**** Trecho do texto ****

Os ciclos orbitais como explicação para as eras glacias da Terra – a teoria de Milankovitch

Hoje sabemos e temos disponíveis inúmeras explicações e medidas que em tempos atrás não eram tão fáceis de se acreditar e conseguir. Por exemplo, sabemos a idade próxima do Universo, do Sistema solar e da Terra. Sobre esta última, o valor de 4,55 bilhões de anos (segundo a Bíblia a Terra não teria mais que 20 mil anos) só foi obtido em 1953 por Clair Patterson por espectógrafo de massa, equipamento capaz de detectar quantidades mínimas de urânio e chumbo (decaimento) em cristais antigos (BRYSON, 2005).

Registros geológicos (fósseis, sedimentos e sinais de geleira) indicam que no decorrer desses mais de quatro bilhões de anos, o clima e paisagem da Terra variaram extremamente, e paleontólogos querem cada vez mais desvendar e simular essas condições antigas, mas o que causaram, e causarão essas variações?

Segundo Bryson (2005), um pobre zelador nascido em 1821 chamado James Croll foi o primeiro a propor que mudanças cíclicas na forma da órbita terrestre, de elíptica para quase circular, e elíptica novamente, poderiam explicar o começo e recuo das eras glaciais, isto é, ninguém antes pensara que variações climáticas tinham explicações astronômicas. No início do século XX o acadêmico sérvio Milutin Milankovitch, sem nenhuma formação em movimentos celestes (era formado em engenharia mecânica) aos poucos foi refinando os cálculos culminando no livro Mathematical climatology and the astronomical theory of climatic changes [Climatologia matemática e a teoria astronômica das mudanças climáticas] em 1930.

Silva (2007) citando Imbrie & Imbrie (1979) descreve que de acordo com as descobertas matemáticas de Milankovitch, a intensidade dos efeitos da insolação varia com a latitude, ou seja, os três principais fatores a seguir agindo conjuntamente influenciam na dinâmica climática terrestre:

  • Precessão: possui um período absoluto da ordem de 22 mil anos, com períodos principais médios de cerca de 19 e 23 mil anos e extremos em 14 e 28 mil anos. O efeito da precessão está 180° fora de fase entre os hemisférios norte e sul e é maior no equador, diminuindo em direção aos pólos;
  • Obliqüidade: a inclinação do eixo da Terra em relação à normal ao plano da órbita varia entre 22° e 24,50° , com um período médio de cerca de 41 mil anos e modula a sazonalidade, principalmente nas altas latitudes;
  • Excentricidade: varia entre órbitas mais elípticas (excentricidade de cerca de 0,06) e mais circulares (cerca de 0,001), estando atualmente com aproximadamente 0,01. Possui uma periodicidade de aproximadamente 100 mil anos na média, com componentes importantes em 95, 123 e 136 mil anos.

****

→ O que fazer:
**1.** Cite o texto sobre a teoria de Milankovitch, começando em "Registros geológicos (fósseis, sedimentos" e seguindo até "causarão essas variações?".
**2.** Por favor, dê continuidade ao texto sobre a teoria de Milankovitch a partir do ponto em que ele termina.

**** Material ****

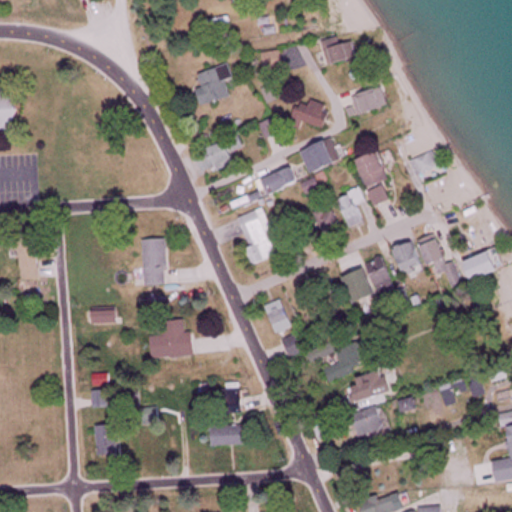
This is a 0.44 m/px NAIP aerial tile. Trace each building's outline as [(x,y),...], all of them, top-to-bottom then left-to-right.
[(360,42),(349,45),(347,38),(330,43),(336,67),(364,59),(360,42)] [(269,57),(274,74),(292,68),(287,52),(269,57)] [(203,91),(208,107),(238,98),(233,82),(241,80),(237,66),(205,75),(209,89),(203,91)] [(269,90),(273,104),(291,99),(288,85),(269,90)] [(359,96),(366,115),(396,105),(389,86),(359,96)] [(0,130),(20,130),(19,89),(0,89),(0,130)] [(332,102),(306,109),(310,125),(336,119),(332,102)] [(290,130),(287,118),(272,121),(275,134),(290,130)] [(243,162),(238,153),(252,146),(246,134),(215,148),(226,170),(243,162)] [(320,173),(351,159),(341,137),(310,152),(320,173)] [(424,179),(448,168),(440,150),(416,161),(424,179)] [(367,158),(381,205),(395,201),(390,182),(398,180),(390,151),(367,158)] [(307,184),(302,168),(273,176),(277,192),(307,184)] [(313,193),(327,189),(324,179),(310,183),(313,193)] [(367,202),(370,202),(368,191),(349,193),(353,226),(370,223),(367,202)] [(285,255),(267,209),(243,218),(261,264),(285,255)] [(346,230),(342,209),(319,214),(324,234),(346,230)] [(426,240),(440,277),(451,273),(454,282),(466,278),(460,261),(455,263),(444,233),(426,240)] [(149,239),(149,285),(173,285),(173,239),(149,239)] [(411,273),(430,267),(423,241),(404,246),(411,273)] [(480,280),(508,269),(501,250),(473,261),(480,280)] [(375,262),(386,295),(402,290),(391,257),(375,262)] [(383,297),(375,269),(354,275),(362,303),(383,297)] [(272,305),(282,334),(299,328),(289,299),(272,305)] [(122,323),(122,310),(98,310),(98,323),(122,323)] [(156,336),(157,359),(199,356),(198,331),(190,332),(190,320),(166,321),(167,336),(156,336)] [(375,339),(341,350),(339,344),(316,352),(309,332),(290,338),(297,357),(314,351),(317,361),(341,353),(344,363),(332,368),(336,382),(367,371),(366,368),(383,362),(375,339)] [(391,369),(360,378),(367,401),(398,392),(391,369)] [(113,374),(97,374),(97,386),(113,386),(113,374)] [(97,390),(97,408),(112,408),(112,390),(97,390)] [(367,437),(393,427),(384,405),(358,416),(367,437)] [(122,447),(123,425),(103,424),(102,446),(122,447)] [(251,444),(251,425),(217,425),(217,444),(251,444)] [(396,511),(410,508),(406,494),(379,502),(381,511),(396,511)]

****

→ Respostas por tarefa:
**1.**
Registros geológicos (fósseis, sedimentos e sinais de geleira) indicam que no decorrer desses mais de quatro bilhões de anos, o clima e paisagem da Terra variaram extremamente, e paleontólogos querem cada vez mais desvendar e simular essas condições antigas, mas o que causaram, e causarão essas variações?

**2.**
                A figura 1 representa graficamente cada um dos fenômenos:

fig_bruno
Figura 1. Representação dos ciclos orbitais: a excentricidade; b obliquidade e c precessão. Fonte: Silva (2007).

A figura 2 abaixo mostra os gráficos desses três fatores desde 250 mil anos atrás até 100 mil anos no futuro:

fig2_bruno (2)
Figura 2. Variações da excentricidade, precessão e obliquidade de 250 mil anos atrás até 100 mil anos à frente. Fonte: Berger (1978c).

Segundo Berger (1980), a teoria de Milankovitch indica que as glaciações ocorrem quando:

a-) o verão começa no afélio, ou seja, quando a distância entre a Terra e o Sol é maior;

b-) a excentricidade é máxima, ou seja, a distância entre a Terra e o Sol no afélio é a maior possível. Isso afeta não só a intensidade relativa e a duração das estações nos diferentes hemisférios, mas também a diferença entre a insolação máxima e mínima recebida durante um ano;

c-) a obliquidade é baixa, significando que a diferença entre verão e inverno é fraca e o contraste latitudinal é maior.

A teoria de Milankovitch foi alvo de disputas durante décadas. Porém, em 1976, Hays et alii apud Silva (2007), demonstraram que as frequências astronômicas estavam presentes de forma significativa nos dados paleoclimáticos. Assumiram primeiramente em seu estudo que o sistema climático tinha uma resposta linear à indução orbital. A partir de dois testemunhos do fundo do mar, que continham um registro contínuo de 450 mil anos, analisaram três parâmetros sensíveis às mudanças climáticas e os transformaram em séries temporais geológicas. Os parâmetros eram a composição isotópica de oxigênio (δ18O) em foraminíferos planctônicos, uma estimativa das temperaturas de verão na superfície do mar, baseada em radiolários, e a abundância relativa de outras espécies de radiolários e encontraram, nos espectros de intensidade, ciclos quase-periódicos correspondentes aos orbitais.

Melo e Marengo (2008), ao simular o clima do Holoceno Médio (seis mil anos atrás) na América do Sul, compararam parâmetros orbitais dessa época com o atual, respectivamente: obliquidade (24,105 e 23,440); excentricidade (0,0018682 e 0,016724) e precessão dos equinócios (0,87 e 102,04) o que nos mostra que esmo num intervalo geológico curto há diferenças nesses valores.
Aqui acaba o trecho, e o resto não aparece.